Nach dem ersten gerichtlichen Stopp wandte sich die US-Regierung an ein Berufungsgericht, um den Einsatz dennoch zu ermöglichen, scheiterte jedoch auch dort. Nun soll das höchste US-Gericht den entscheidenden Impuls geben, nachdem Trump während seiner Amtszeit die Gelegenheit hatte, den Supreme Court mit drei neuen, konservativ gesinnten Richtern zu besetzen, was eine Rechtsverschiebung im Gremium zufolge hatte.
Diese juristische Auseinandersetzung flammt vor dem Hintergrund von Protesten in Chicago auf, die sich gegen Einsätze der Einwanderungsbehörde ICE richten. Das umstrittene Vorhaben der Trump-Regierung sieht vor, dass die Nationalgarde Bundesbeamte und Bundeseigentum schützt. So wurden bereits Gardisten aus Illinois unter Bundeskontrolle gestellt und Unterstützung aus anderen Bundesstaaten wie Texas angefordert.

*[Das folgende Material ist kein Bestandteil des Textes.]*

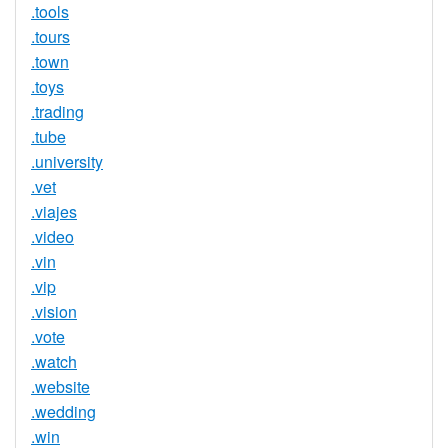
.tools
.tours
.town
.toys
.trading
.tube
.university
.vet
.viajes
.video
.vin
.vip
.vision
.vote
.watch
.website
.wedding
.win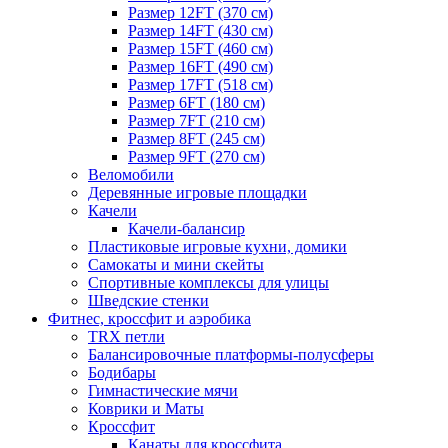
Размер 12FT (370 см)
Размер 14FT (430 см)
Размер 15FT (460 см)
Размер 16FT (490 см)
Размер 17FT (518 см)
Размер 6FT (180 см)
Размер 7FT (210 см)
Размер 8FT (245 см)
Размер 9FT (270 см)
Веломобили
Деревянные игровые площадки
Качели
Качели-балансир
Пластиковые игровые кухни, домики
Самокаты и мини скейты
Спортивные комплексы для улицы
Шведские стенки
Фитнес, кроссфит и аэробика
TRX петли
Балансировочные платформы-полусферы
Бодибары
Гимнастические мячи
Коврики и Маты
Кроссфит
Канаты для кроссфита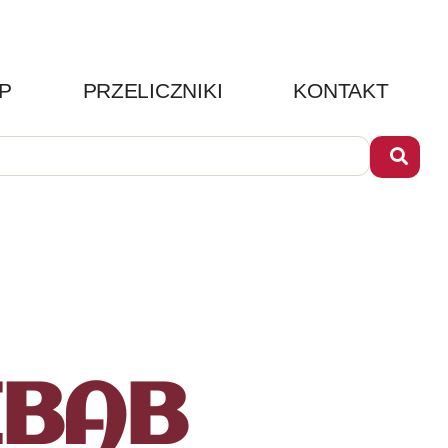
P
PRZELICZNIKI
KONTAKT
EBAB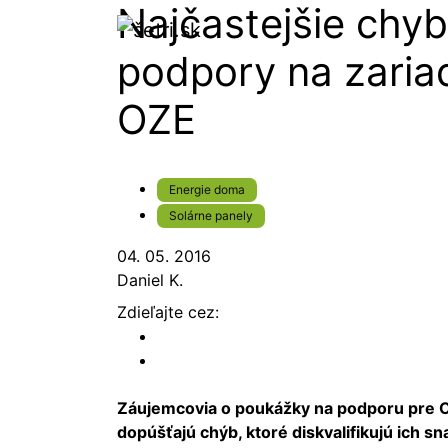
Najčastejšie chyb
podpory na zaria
OZE
Energie doma
Solárne panely
04. 05. 2016
Daniel K.
Zdieľajte cez:
Záujemcovia o poukážky na podporu pre O
dopúšťajú chýb, ktoré diskvalifikujú ich s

Doch eine Richterin in der ersten Instanz verwies auf die fehlenden Beweise für eine Rebellion in Illinois, die ein solches Eingreifen rechtfertigen würden. Kritiker unterstellen Trump, mithilfe der Nationalgarde seinen politischen Einfluss in demokratisch geführten Städten ausweiten und politische Gegner einschüchtern zu wollen.